Os primeiros dias do ano não são caracterizados, tradicionalmente, como um período muito farto em produções cinematográficas. As principais novidades chegam às salas de cinema apenas na segunda metade do mês de janeiro. Por isso, o consolo da plateia é aproveitar os títulos que acabaram preteridos em dezembro. Sabendo disso, assisti nesta terça-feira ao longa-metragem "O Que Está Por Vir" (L'Avenir: 2016), lançado aqui no Brasil um pouco antes do Natal.
Esta é uma produção conjunta entre França e Alemanha. Dirigido e roteirizado por Mia Hansen-Love, responsável pela direção de "Eden" (Eden: 2014), "Adeus, Primeiro Amor" (Un Amour de Jeunesse: 2010) e "O Pai dos Meus Filhos" (Le Père de Mes Enfants: 2009), "O Que Está Por Vir" é a obra mais autobiográfica da diretora francesa. O roteiro possui tantos elementos reais que Mia enviou previamente o material para sua mãe aprovar. Na certa, não queria provocar qualquer problema no seio familiar quando o filme fosse rodado e lançado nas telas. O resultado final rendeu à diretora o Urso de Prata de Melhor Direção no Festival Internacional de Cinema de Berlin do ano passado.
O enredo do filme gira em torno de uma professora universitária de meia-idade. Nathalie (interpretada por Isabelle Huppert) tem uma vida tranquila e feliz em Paris.
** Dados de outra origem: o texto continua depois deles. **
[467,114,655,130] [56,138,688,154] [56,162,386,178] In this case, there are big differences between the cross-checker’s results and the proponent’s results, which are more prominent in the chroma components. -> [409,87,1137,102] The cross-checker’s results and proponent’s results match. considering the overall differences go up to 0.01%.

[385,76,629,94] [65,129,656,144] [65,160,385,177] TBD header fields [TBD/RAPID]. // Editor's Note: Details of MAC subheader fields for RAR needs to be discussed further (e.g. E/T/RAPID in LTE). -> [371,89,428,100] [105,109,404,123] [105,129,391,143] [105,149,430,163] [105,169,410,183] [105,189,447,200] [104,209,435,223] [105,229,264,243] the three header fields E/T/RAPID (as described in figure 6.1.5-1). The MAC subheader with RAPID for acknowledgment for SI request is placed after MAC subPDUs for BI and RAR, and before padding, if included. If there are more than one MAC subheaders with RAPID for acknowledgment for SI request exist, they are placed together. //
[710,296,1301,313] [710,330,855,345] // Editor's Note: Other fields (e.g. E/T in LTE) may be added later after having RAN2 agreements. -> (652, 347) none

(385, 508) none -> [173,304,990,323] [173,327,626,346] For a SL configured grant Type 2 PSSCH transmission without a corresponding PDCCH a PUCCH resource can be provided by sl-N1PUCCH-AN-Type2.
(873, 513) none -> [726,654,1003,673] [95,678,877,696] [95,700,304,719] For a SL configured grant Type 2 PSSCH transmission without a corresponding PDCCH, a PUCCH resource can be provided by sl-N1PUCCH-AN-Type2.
Ela trabalha como docente e como escritora de Filosofia. Casada há vinte e cinco anos com Heinz (André Marcon), também professor universitário, Nathalie não tem muitos problemas em seu dia a dia. Os filhos já adultos saíram de casa e aparecem pouco. A situação financeira da família parece satisfatória. O único ponto que traz algum aborrecimento é a mania de Yvette, mãe de Nathalie (Edith Scob), de querer chamar a atenção da filha, telefonando nos momentos mais inapropriados e simulando males súbitos.
O dia a dia da professora universitária é leve e alegre. Nitidamente, ela leva a vida que sempre sonhou. Sua felicidade é silenciosa. Ela não precisa gritar para o mundo que está feliz e satisfeita com sua existência. Nathalie encontra prazer em coisas simples do seu cotidiano como ler bons livros e travar boas conversas. Também valoriza as diferentes relações que possui tanto no âmbito pessoal quanto no profissional.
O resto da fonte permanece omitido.